_TAREFAS PROPOSTAS_
1. Responda, com base no texto sobre o desaparecimento de Bigirimana, às perguntas seguintes:
(a) Que função desempenha Agnès Ndirubusa no jornal?
(b) O que lançaram os responsáveis do jornal Iwacu pouco após o desaparecimento do colega?
(c) Em que eleições o Chefe de Estado concorreu a um terceiro mandato presidencial?
2. Reproduza fielmente a parte do texto sobre o desaparecimento de Bigirimana que abre com as palavras "Campanha para Bigirimana" e fecha com "eleições de 2015.".
3. Escreva a continuação do texto sobre o desaparecimento do jornalista Bigirimana, a partir da última frase apresentada.

Agnès Ndirubusa, redatora no mesmo jornal, descreve o estado de espírito dos colegas: "Passado um ano, ainda nos parece incompreensível que um amigo desapareça sem deixar rasto", disse a jornalista à DW. "Reina a resignação. Arrepiamo-nos só de imaginar no que pode ter acontecido", disse Ndirubusa.
Campanha para Bigirimana
Pouco após o desaparecimento do colega, os responsáveis do jornal Iwacu lançaram uma campanha pela sua libertação, que chamou a atenção também da comunidade internacional. Houve um esforço para obrigar o Governo do Presidente Pierre Nkurunziza a posicionar-se. Bigirimana era um dos críticos mais pertinazes do Chefe de Estado, que violou a Constituição ao concorrer a um terceiro mandato presidencial nas eleições de 2015.
Muitos observadores consideram que o jornalista pagou pelo seu trabalho crítico. Mas desde o início o Governo rejeitou qualquer responsabilidade. A polícia nega que Bigirimana tenha sido preso pelos serviços secretos. E a justiça garante que o caso vai ser investigado.

_EXCERTOS DE DADOS_

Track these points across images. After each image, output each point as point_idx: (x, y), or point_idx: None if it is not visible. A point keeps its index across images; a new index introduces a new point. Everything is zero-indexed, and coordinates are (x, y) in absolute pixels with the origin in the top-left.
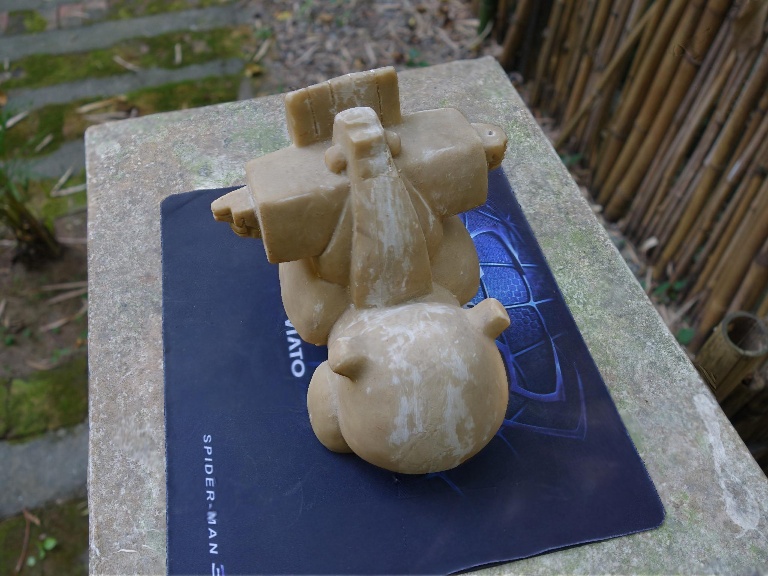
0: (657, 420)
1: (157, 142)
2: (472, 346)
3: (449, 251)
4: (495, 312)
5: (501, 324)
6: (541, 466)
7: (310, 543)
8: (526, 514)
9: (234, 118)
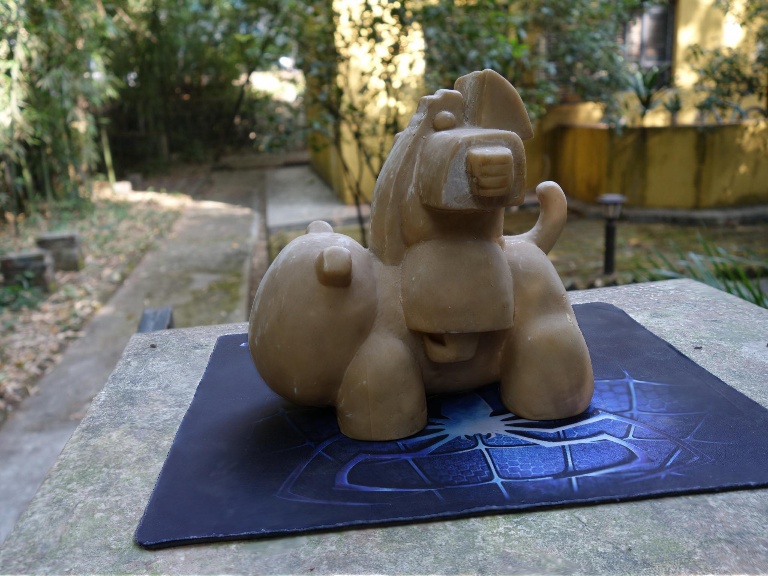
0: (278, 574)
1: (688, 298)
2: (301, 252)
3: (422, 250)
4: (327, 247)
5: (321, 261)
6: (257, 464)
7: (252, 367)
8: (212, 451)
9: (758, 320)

_RESPOSTAS DOS EXERCÍCIOS_
1.
(a) É redatora.
(b) Uma campanha pela libertação do colega.
(c) Nas eleições de 2015.

2.
Campanha para Bigirimana
Pouco após o desaparecimento do colega, os responsáveis do jornal Iwacu lançaram uma campanha pela sua libertação, que chamou a atenção também da comunidade internacional. Houve um esforço para obrigar o Governo do Presidente Pierre Nkurunziza a posicionar-se. Bigirimana era um dos críticos mais pertinazes do Chefe de Estado, que violou a Constituição ao concorrer a um terceiro mandato presidencial nas eleições de 2015.

3.
Cadáveres no rio
Duas semanas após o desaparecimento foram encontrados vários cadáveres nos rios das imediações da capital. Uma equipa de jornalistas do jornal Iwacu, que acorreu ao local, acredita ter identificado o corpo do de Bigirimana. A polícia desmentiu tratar-se dos restos mortais do jornalista.
Ativistas dos direitos humanos não escondem o seu ceticismo. Os cadáveres não foram devidamente analisados. Não houve autópsias nem testes de ADN. Em vez disso, os corpos foram rapidamente enterrados. Jean Bigirimana não é o único jornalista e ativista dos direitos humanos que desapareceu no Burundi nos últimos dois anos. Em dezembro de 2015, Marie-Claudette Kwizera, da organização local de defesa dos direitos humanos Iteka, foi arrastada para dentro de uma viatura da polícia secreta e também desapareceu sem deixar rasto.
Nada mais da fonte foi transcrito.